Dva tem uma longa história, registada pela primeira vez em 1269, e foi outrora uma fortaleza do Reino da Hungria. A cidade conserva edifícios medievais, como o castelo e a Igreja da Santa Cruz. Culturalmente, Deva tem museus, teatros e fica perto das ruínas da civilização Daciana, reflectindo a herança diversificada da Roménia. A cidade é conhecida pelo seu clima continental ameno, com quatro estações distintas, o que a torna adequada para viajar.
Deva é uma porta de entrada natural para explorar os Cárpatos, com o vizinho Parque Nacional de Retezat para caminhadas e eco-turismo. A vida na cidade é tranquila e dispõe de boas infra-estruturas, oferecendo recursos educativos e médicos. Sendo um importante centro regional na Roménia, Deva combina história e modernidade, atraindo visitantes para experimentar o seu encanto único.
Mungo é uma cidade importante no distrito de Saramacca da República do Suriname, localizada ao longo do alto rio Suriname, a cerca de 150 quilómetros da capital Paramaribo. É conhecida pelos seus ricos recursos naturais e pela sua comunidade multicultural, e é uma das principais portas de entrada para a floresta tropical do Suriname.
Cercada por uma densa floresta tropical, Mongo tem um alto nível de biodiversidade, com espécies comuns que incluem macacos bugios, preguiças e araras coloridas.

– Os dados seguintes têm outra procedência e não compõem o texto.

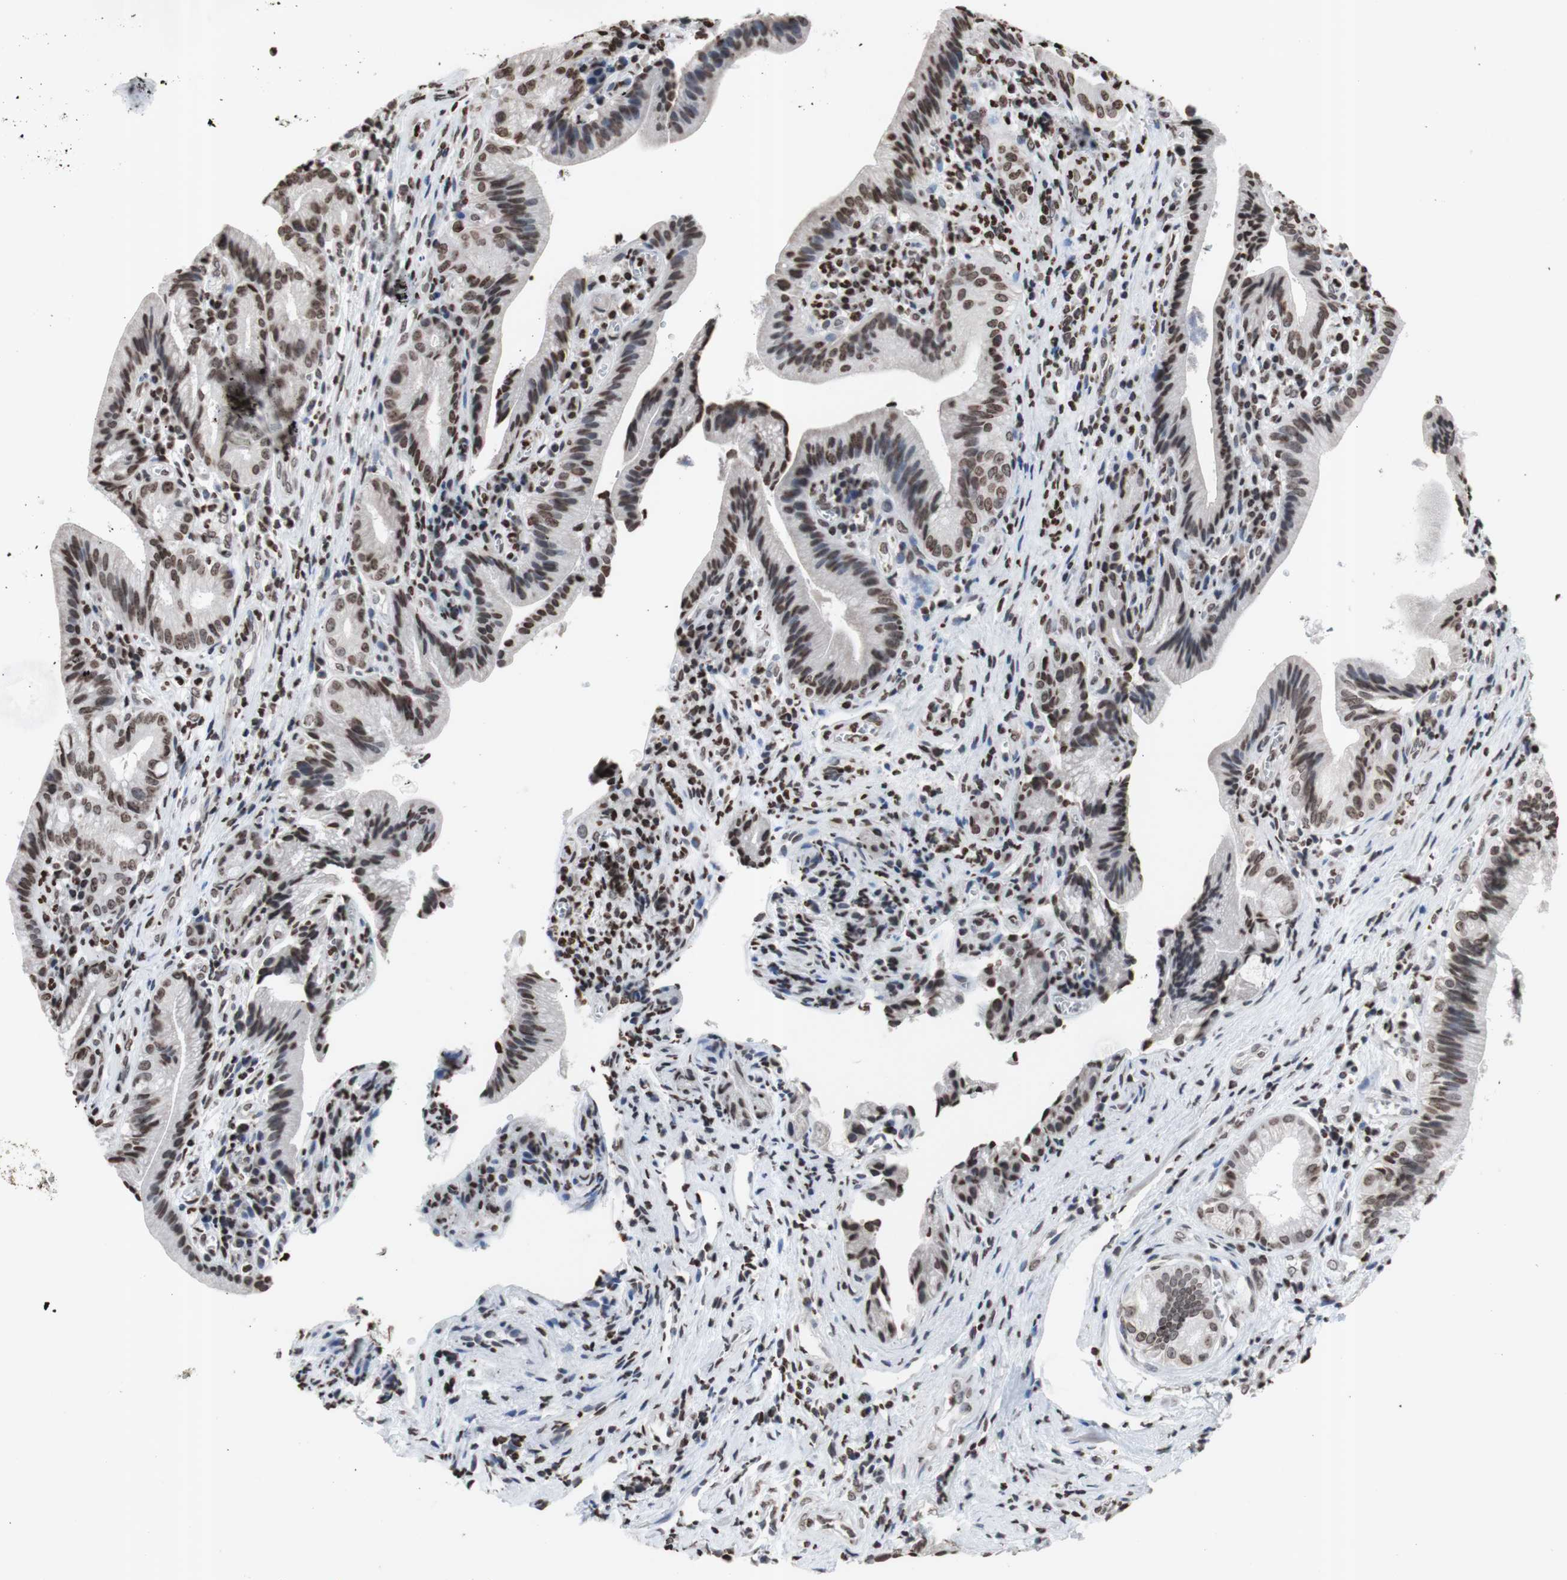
{"staining": {"intensity": "moderate", "quantity": "25%-75%", "location": "nuclear"}, "tissue": "pancreatic cancer", "cell_type": "Tumor cells", "image_type": "cancer", "snomed": [{"axis": "morphology", "description": "Adenocarcinoma, NOS"}, {"axis": "topography", "description": "Pancreas"}], "caption": "DAB (3,3'-diaminobenzidine) immunohistochemical staining of human pancreatic adenocarcinoma reveals moderate nuclear protein staining in approximately 25%-75% of tumor cells.", "gene": "SNAI2", "patient": {"sex": "female", "age": 75}}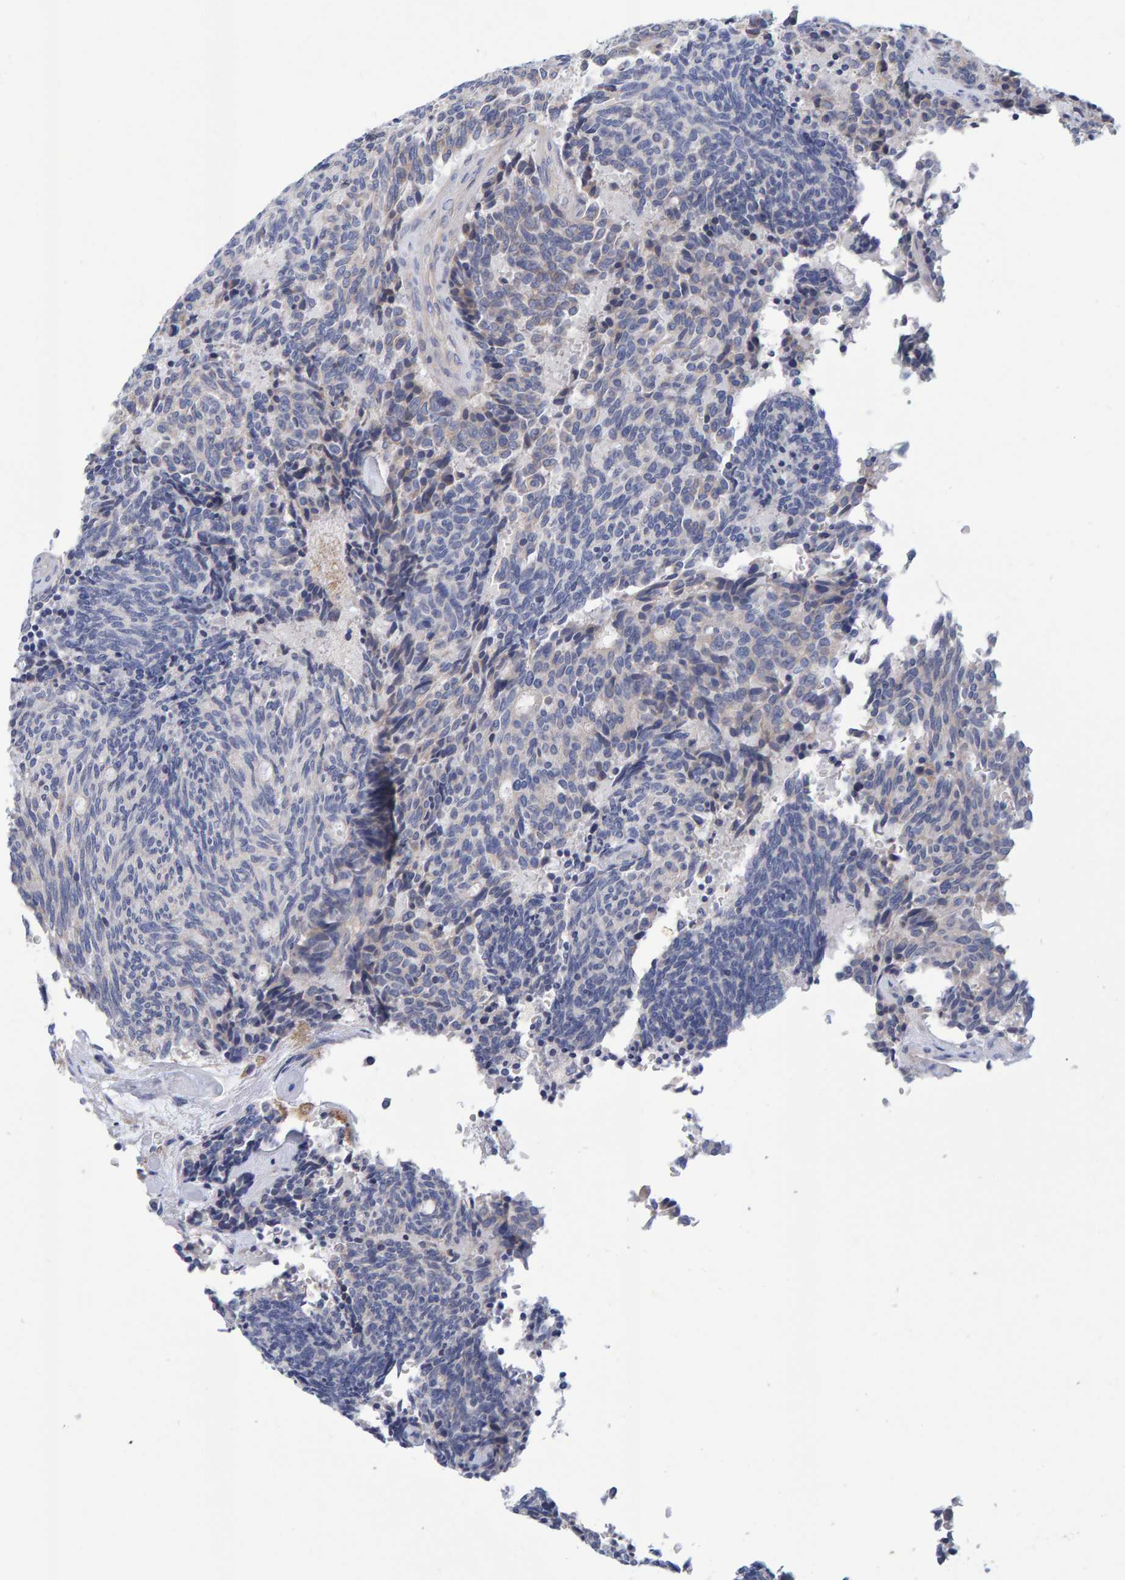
{"staining": {"intensity": "negative", "quantity": "none", "location": "none"}, "tissue": "carcinoid", "cell_type": "Tumor cells", "image_type": "cancer", "snomed": [{"axis": "morphology", "description": "Carcinoid, malignant, NOS"}, {"axis": "topography", "description": "Pancreas"}], "caption": "Image shows no significant protein expression in tumor cells of carcinoid.", "gene": "EFR3A", "patient": {"sex": "female", "age": 54}}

O rio Suriname fornece água e acesso à área, criando um ecossistema fluvial único que é um ponto de referência para o ecoturismo e a investigação científica.
A população é predominantemente de maroons Saramacca (descendentes de escravos fugitivos de ascendência africana), que mantêm os costumes tradicionais e a língua crioula. A economia baseia-se na silvicultura, na exploração mineira de ouro em pequena escala e na agricultura de subsistência. Nos últimos anos, o ecoturismo tem vindo a crescer, com canoagem, caminhadas no mato e programas culturais aborígenes disponíveis para os visitantes.
A viagem para Mongo a partir de Paramaribo é feita por barco ou avião pequeno, e as infra-estruturas são básicas. Recomenda-se que se evite viajar durante a estação das chuvas (abril-julho) e os viajantes devem levar consigo material anti-mosquito e medicamentos básicos com antecedência. Os alojamentos comunitários locais oferecem alojamento e experiências gastronómicas autênticas.